Sarà un Governo di legislatura o di transizione, traghettatore fino all’elezione del nuovo Presidente della Repubblica?

Certamente reca il segno della discontinuità rispetto all’esperienza precedente e si presenta come Esecutivo della ricostruzione post Covid e della rimessa a punto della macchina dello Stato, avendo tra i suoi dossier l’implementazione delle strutture istituzionali ed amministrative per l’attuazione del Recovery Plan.

Perciò, se c’è una parola azzeccata per definirne la genesi è “efficienza”, finora assente dal vocabolario dei leader della passata e nascente maggioranza parlamentare, prodighi di una aggettivazione suggestiva: costruttori e responsabili, prima, e poi europeisti, atlantici, ecologisti e così via.

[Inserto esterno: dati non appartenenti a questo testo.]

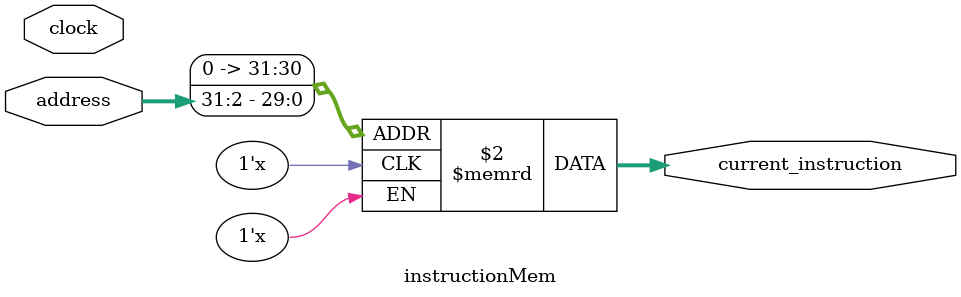
<source format=v>
`timescale 1ns/100ps
module instructionMem (
    input clock,
    input [31:0] address,
    output reg [31:0] current_instruction
);

    reg[31:0] instructions [0:31];


    always @(*) begin
        current_instruction <= instructions[address >> 2];
    end


endmodule

</source>
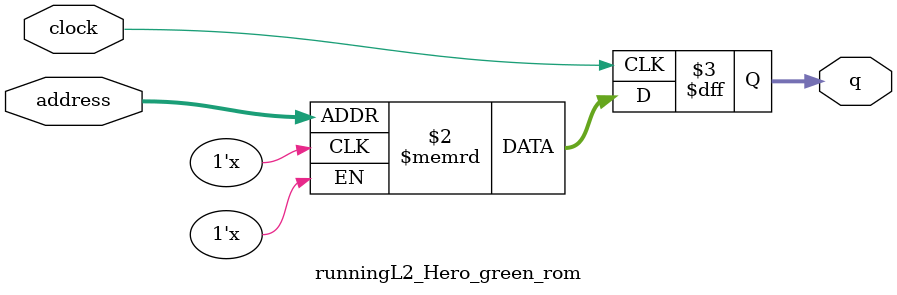
<source format=sv>
module runningL2_Hero_green_rom (
	input logic clock,
	input logic [11:0] address,
	output logic [2:0] q
);

logic [2:0] memory [0:2639] /* synthesis ram_init_file = "./runningL2_Hero_green/runningL2_Hero_green.mif" */;

always_ff @ (posedge clock) begin
	q <= memory[address];
end

endmodule

</source>
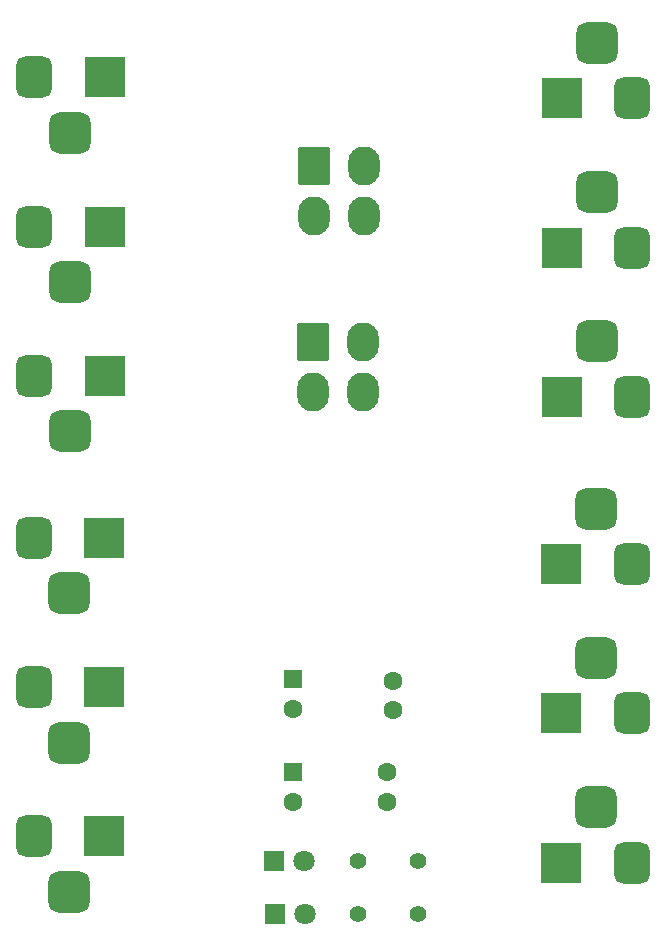
<source format=gbr>
%TF.GenerationSoftware,KiCad,Pcbnew,9.0.4*%
%TF.CreationDate,2026-02-08T18:12:17+10:00*%
%TF.ProjectId,OZ-HORNET-POWER-DIST,4f5a2d48-4f52-44e4-9554-2d504f574552,rev?*%
%TF.SameCoordinates,Original*%
%TF.FileFunction,Soldermask,Top*%
%TF.FilePolarity,Negative*%
%FSLAX46Y46*%
G04 Gerber Fmt 4.6, Leading zero omitted, Abs format (unit mm)*
G04 Created by KiCad (PCBNEW 9.0.4) date 2026-02-08 18:12:17*
%MOMM*%
%LPD*%
G01*
G04 APERTURE LIST*
G04 Aperture macros list*
%AMRoundRect*
0 Rectangle with rounded corners*
0 $1 Rounding radius*
0 $2 $3 $4 $5 $6 $7 $8 $9 X,Y pos of 4 corners*
0 Add a 4 corners polygon primitive as box body*
4,1,4,$2,$3,$4,$5,$6,$7,$8,$9,$2,$3,0*
0 Add four circle primitives for the rounded corners*
1,1,$1+$1,$2,$3*
1,1,$1+$1,$4,$5*
1,1,$1+$1,$6,$7*
1,1,$1+$1,$8,$9*
0 Add four rect primitives between the rounded corners*
20,1,$1+$1,$2,$3,$4,$5,0*
20,1,$1+$1,$4,$5,$6,$7,0*
20,1,$1+$1,$6,$7,$8,$9,0*
20,1,$1+$1,$8,$9,$2,$3,0*%
G04 Aperture macros list end*
%ADD10RoundRect,0.250001X-1.099999X-1.399999X1.099999X-1.399999X1.099999X1.399999X-1.099999X1.399999X0*%
%ADD11O,2.700000X3.300000*%
%ADD12C,1.600000*%
%ADD13R,3.500000X3.500000*%
%ADD14RoundRect,0.750000X-0.750000X-1.000000X0.750000X-1.000000X0.750000X1.000000X-0.750000X1.000000X0*%
%ADD15RoundRect,0.875000X-0.875000X-0.875000X0.875000X-0.875000X0.875000X0.875000X-0.875000X0.875000X0*%
%ADD16RoundRect,0.750000X0.750000X1.000000X-0.750000X1.000000X-0.750000X-1.000000X0.750000X-1.000000X0*%
%ADD17RoundRect,0.875000X0.875000X0.875000X-0.875000X0.875000X-0.875000X-0.875000X0.875000X-0.875000X0*%
%ADD18RoundRect,0.250000X-0.550000X0.550000X-0.550000X-0.550000X0.550000X-0.550000X0.550000X0.550000X0*%
%ADD19C,1.400000*%
%ADD20R,1.800000X1.800000*%
%ADD21C,1.800000*%
G04 APERTURE END LIST*
D10*
%TO.C,J10*%
X88832000Y-50690000D03*
D11*
X93032000Y-50690000D03*
X88832000Y-54890000D03*
X93032000Y-54890000D03*
%TD*%
D10*
%TO.C,J1*%
X88764000Y-65624000D03*
D11*
X92964000Y-65624000D03*
X88764000Y-69824000D03*
X92964000Y-69824000D03*
%TD*%
D12*
%TO.C,C4*%
X95000000Y-102000000D03*
X95000000Y-104500000D03*
%TD*%
D13*
%TO.C,J11*%
X71120000Y-55815000D03*
D14*
X65120000Y-55815000D03*
D15*
X68120000Y-60515000D03*
%TD*%
D13*
%TO.C,J3*%
X109776000Y-57597000D03*
D16*
X115776000Y-57597000D03*
D17*
X112776000Y-52897000D03*
%TD*%
D13*
%TO.C,J4*%
X109776000Y-44962000D03*
D16*
X115776000Y-44962000D03*
D17*
X112776000Y-40262000D03*
%TD*%
D18*
%TO.C,C1*%
X87000000Y-94150000D03*
D12*
X87000000Y-96650000D03*
%TD*%
D13*
%TO.C,J2*%
X109776000Y-70232000D03*
D16*
X115776000Y-70232000D03*
D17*
X112776000Y-65532000D03*
%TD*%
D19*
%TO.C,R2*%
X92500000Y-114000000D03*
X97580000Y-114000000D03*
%TD*%
D18*
%TO.C,C3*%
X87000000Y-102000000D03*
D12*
X87000000Y-104500000D03*
%TD*%
D13*
%TO.C,J8*%
X71072000Y-107438000D03*
D14*
X65072000Y-107438000D03*
D15*
X68072000Y-112138000D03*
%TD*%
D13*
%TO.C,J13*%
X109728000Y-84393000D03*
D16*
X115728000Y-84393000D03*
D17*
X112728000Y-79693000D03*
%TD*%
D13*
%TO.C,J6*%
X71072000Y-82168000D03*
D14*
X65072000Y-82168000D03*
D15*
X68072000Y-86868000D03*
%TD*%
D19*
%TO.C,R1*%
X92500000Y-109500000D03*
X97580000Y-109500000D03*
%TD*%
D13*
%TO.C,J9*%
X109728000Y-109663000D03*
D16*
X115728000Y-109663000D03*
D17*
X112728000Y-104963000D03*
%TD*%
D12*
%TO.C,C2*%
X95500000Y-94250000D03*
X95500000Y-96750000D03*
%TD*%
D13*
%TO.C,J7*%
X71072000Y-94803000D03*
D14*
X65072000Y-94803000D03*
D15*
X68072000Y-99503000D03*
%TD*%
D13*
%TO.C,J12*%
X109728000Y-97028000D03*
D16*
X115728000Y-97028000D03*
D17*
X112728000Y-92328000D03*
%TD*%
D13*
%TO.C,J5*%
X71120000Y-43180000D03*
D14*
X65120000Y-43180000D03*
D15*
X68120000Y-47880000D03*
%TD*%
D20*
%TO.C,D1*%
X85460000Y-109500000D03*
D21*
X88000000Y-109500000D03*
%TD*%
D20*
%TO.C,D2*%
X85500000Y-114000000D03*
D21*
X88040000Y-114000000D03*
%TD*%
D13*
%TO.C,J14*%
X71120000Y-68450000D03*
D14*
X65120000Y-68450000D03*
D15*
X68120000Y-73150000D03*
%TD*%
M02*

</source>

Il che non fa meraviglia nei trambusti parlamentari quando la professione di fede ideologica e/o di opportunità dialettica prevale sulla sostanza delle cose da fare.

Alla loro loquacità, più derimente che inclusiva, ha fatto da contrappunto la sobrietà del Premier incaricato, Mario Draghi, conoscitore, per cultura ed esperienza, dei meccanismi che fanno funzionare le istituzioni internazionali e dell’aria che tira nelle cancellerie europee quando si tratta di movimentare risorse finanziarie.

Scandagliandone gli umori, forse, si capirebbero meglio sia le ragioni della crisi che ha posto fine all’esperienza del Conte bis che la sterzata del Presidente della Repubblica Sergio Mattarella per un Governo di “alto profilo” e “senza formula politica”, vale a dire senza caciare partitiche, essendo in ballo il superamento di una pandemia sanitaria e socioeconomica con l’accesso ai finanziamenti al Recovery e Resilience facility (Rrf).

Sul punto poco si è detto rispetto alle reazioni di Bruxelles e di altre cancellerie alle linee di impostazione del Rrf trapelate da Palazzo Chigi prima e durante il blitz di Matteo Renzi. La loro conoscenza, depurata da risentimenti domestici, renderebbe più chiara la situazione rispetto al quoziente di credibilità dell’Italia guidata da Giuseppe Conte o da Mario Draghi, a prescindere dalle maggioranze in loro sostegno.

Quello che si va delineando, al di là dell’attualità del cambio di inquilini di Palazzo Chigi, sembra avere sembianze di passaggio epocale.

Il travaglio di identità interno al M5S, le inquietudini dei dem in cerca di un loro protagonismo, i turbamenti nell’area del centrodestra, che non riguardano soltanto equilibri elettorali, prefigurerebbero cambi di ripensamenti culturali piuttosto che di riposizionamento di personale politico o di aggiustamenti di colori e sigle come nel passaggio dalla prima alla seconda Repubblica.

Coltivare l’illusione dell’avvento di una nuova stagione non è peccato; è un modo per rimettere debiti e di non abbandonarsi in tentazioni incompatibili per la convivenza democratica.